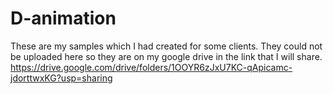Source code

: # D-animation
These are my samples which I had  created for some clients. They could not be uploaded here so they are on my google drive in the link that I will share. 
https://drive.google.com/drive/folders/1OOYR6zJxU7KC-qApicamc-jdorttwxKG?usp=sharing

==

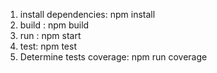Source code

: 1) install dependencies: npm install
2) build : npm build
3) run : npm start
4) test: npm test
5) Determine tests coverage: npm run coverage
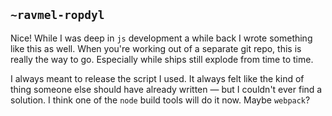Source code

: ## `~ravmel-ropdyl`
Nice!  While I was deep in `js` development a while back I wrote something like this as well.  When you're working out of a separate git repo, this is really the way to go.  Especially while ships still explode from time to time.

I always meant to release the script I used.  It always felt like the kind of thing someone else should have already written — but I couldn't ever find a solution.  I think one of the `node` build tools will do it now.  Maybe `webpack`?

Task:
Determine how many lines of the listing above include the word "build", then write only that number.

Exercise response:
2